> **What you will do**:
Sort through the entries below and pull out lines containing the word "left".

##### Records to process #####

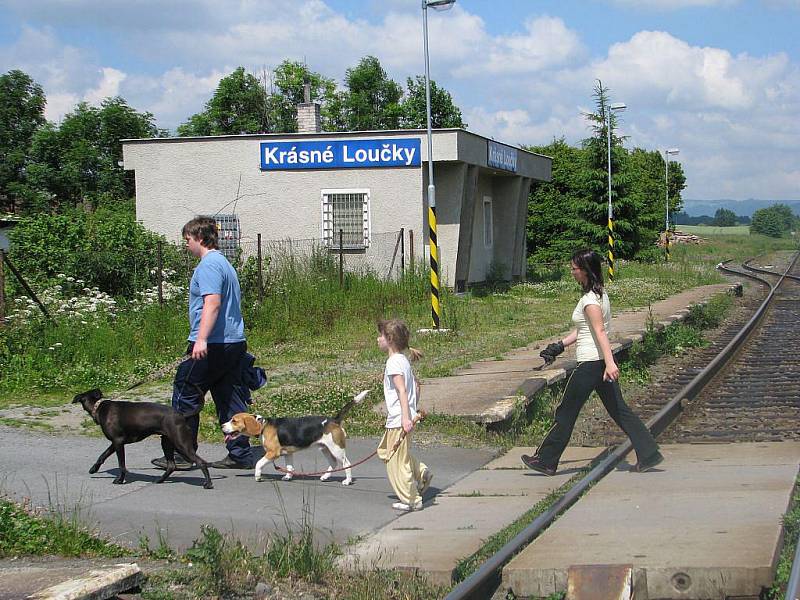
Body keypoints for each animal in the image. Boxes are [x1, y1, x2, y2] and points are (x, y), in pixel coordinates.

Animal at [72, 390, 212, 488]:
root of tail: (181, 414)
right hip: (166, 442)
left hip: (181, 443)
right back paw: (159, 480)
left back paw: (208, 484)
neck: (98, 407)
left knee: (201, 462)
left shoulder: (118, 442)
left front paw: (119, 480)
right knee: (171, 466)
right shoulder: (115, 443)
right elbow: (102, 455)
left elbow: (121, 465)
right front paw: (93, 469)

#####

> **Answer space**:
left hip: (181, 443)
left back paw: (208, 484)
left knee: (201, 462)
left shoulder: (118, 442)
left front paw: (119, 480)
left elbow: (121, 465)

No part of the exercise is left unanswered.